Recognizing the source of biases is the first step to building fair and bias-free AI models - followed by which enterprises should consider the following framework for mitigating bias from their AI strategy.
Here's how to achieve fairness in AI
Poonam outlines some of the critical efforts that are being led by Microsoft, HCLTech, and the AI community at large - mitigating bias from AI. Microsoft's responsible AI framework, founded on principles of fairness, reliability and safety, privacy, security, inclusiveness, transparency, and accountability - is a holistic approach to building unbiased AI models. Here is how Microsoft's responsible AI framework can help you build fair and ethical AI applications:
A critical test of bias in AI is whether a system treats all people fairly. For instance, does a facial recognition system work for people of all races, of all ages, and genders? You can achieve fairness by testing and training through datasets that encompass portraits of people from multiple races, nations, genders, and ages. Aruna also mentions AI self-check systems that can essentially help an algorithm challenge its own decision to understand if it is a biased one. Yet another way of achieving fairness includes keeping human oversight over AI decisions, that is, keeping a human in the loop.
Reliability and safety
Because AI use cases are making their way into inherently and potentially high-risk situations, bias can add to the risk in such situations. For instance, racial discrimination has affected black people in the healthcare industry. Therefore, extensive testing is crucial to eliminate such risks before taking a model into production. Moreover, building a user feedback loop can help you spot such biases and risks early on if they do exist. AI can be leveraged to check for bias in live data streams in real-time - this can help mitigate bias in systems based on reinforcement learning and consequently de-risk their performance.
When used in the real world, AI models tend to reflect the sources of bias back to their application area. However, diversity and inclusivity can work to eliminate multiple sources of bias. For instance, bringing people from all genders and nationalities to the tech community can help eliminate biased algorithm design and stereotypical responses from AI-powered systems and make AI models more inclusive. According to Aruna, AI should also be made to increase diversity at work to ensure that all groups and communities are represented in AI data and algorithms.
Transparency and accountability
Lastly, AI systems should not only be built with transparency but also made to work with transparency. To make it happen, consider documenting the decisions and processes that go into the design of an AI system. In addition, your users should also be told how AI is used in a process, how it can affect them, and who to reach out to if they think that the system mistreats them.

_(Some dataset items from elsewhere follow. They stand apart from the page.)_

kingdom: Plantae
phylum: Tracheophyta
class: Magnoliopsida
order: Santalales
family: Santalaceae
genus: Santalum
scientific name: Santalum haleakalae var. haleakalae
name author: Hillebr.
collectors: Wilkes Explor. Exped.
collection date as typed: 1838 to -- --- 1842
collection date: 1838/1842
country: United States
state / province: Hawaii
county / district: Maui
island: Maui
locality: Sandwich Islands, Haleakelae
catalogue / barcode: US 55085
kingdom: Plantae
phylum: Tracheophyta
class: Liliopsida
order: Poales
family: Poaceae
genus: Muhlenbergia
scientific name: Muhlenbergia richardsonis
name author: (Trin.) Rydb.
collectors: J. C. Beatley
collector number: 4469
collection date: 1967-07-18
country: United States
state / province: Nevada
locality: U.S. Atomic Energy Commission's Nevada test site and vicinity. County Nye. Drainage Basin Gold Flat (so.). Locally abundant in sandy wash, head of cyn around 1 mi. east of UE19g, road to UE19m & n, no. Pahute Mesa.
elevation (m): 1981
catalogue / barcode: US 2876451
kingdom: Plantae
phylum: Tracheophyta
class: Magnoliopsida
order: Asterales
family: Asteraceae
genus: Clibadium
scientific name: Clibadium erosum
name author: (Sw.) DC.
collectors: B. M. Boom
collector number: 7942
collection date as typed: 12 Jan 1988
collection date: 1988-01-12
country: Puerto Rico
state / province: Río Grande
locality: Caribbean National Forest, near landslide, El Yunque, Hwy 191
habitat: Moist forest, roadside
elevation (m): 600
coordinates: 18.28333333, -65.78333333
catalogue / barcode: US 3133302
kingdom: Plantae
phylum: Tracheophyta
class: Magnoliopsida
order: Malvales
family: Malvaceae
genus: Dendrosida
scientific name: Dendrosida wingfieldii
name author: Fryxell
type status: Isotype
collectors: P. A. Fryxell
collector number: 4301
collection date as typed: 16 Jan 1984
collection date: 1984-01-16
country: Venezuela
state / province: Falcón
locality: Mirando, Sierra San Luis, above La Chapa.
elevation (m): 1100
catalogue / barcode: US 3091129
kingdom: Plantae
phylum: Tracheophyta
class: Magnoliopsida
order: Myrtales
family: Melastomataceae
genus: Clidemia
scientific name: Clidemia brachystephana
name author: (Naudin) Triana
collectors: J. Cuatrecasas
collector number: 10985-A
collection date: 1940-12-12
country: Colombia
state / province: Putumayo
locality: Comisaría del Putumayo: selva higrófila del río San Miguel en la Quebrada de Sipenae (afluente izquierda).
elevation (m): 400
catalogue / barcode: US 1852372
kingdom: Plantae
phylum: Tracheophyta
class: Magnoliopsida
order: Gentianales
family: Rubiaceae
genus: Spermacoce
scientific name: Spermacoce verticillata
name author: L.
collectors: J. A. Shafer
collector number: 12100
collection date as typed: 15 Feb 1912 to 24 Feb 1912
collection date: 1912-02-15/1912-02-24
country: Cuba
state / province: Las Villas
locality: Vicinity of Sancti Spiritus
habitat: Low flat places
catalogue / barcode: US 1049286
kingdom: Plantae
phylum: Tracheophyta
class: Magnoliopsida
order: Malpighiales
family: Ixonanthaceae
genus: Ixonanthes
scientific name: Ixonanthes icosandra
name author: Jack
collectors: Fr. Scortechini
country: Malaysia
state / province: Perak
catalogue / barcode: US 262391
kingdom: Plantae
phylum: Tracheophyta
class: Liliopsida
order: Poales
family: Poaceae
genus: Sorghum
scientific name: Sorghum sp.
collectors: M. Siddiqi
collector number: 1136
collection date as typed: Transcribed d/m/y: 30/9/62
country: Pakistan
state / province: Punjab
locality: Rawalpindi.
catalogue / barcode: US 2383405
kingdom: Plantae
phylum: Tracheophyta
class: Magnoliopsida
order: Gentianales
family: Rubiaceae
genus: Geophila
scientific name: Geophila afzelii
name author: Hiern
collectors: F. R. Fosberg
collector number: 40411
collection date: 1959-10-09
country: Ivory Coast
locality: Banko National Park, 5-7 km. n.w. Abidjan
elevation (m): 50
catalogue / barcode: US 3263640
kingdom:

This is a crucial step in the direction of explainable AI. In this paradigm, AI systems can communicate their thinking to human beings in a comprehensive manner. It is also suggested that making AI models open source instead of proprietary can be a crucial step in building trust in AI-driven systems at large. Lastly, hold your teams accountable for making their systems operate fairly and reward those who take a positive step in making it happen.
Six in ten organizations lost customers or revenues due to bias in their AI algorithms. But more than financial damage, bias can extensively harm an organization's reputation and lead them astray from its values. AI will only live up to its promise when it treats people fair and square. That's why it is imperative to ingrain a consciousness around the risk of bias throughout your organization as they put AI to use - it is a definitive first step in your journey to fair and responsible AI. We believe that despite the risks that AI poses if used irresponsibly, there are several exciting innovations that will foster trust and fairness in AI systems in the time to come.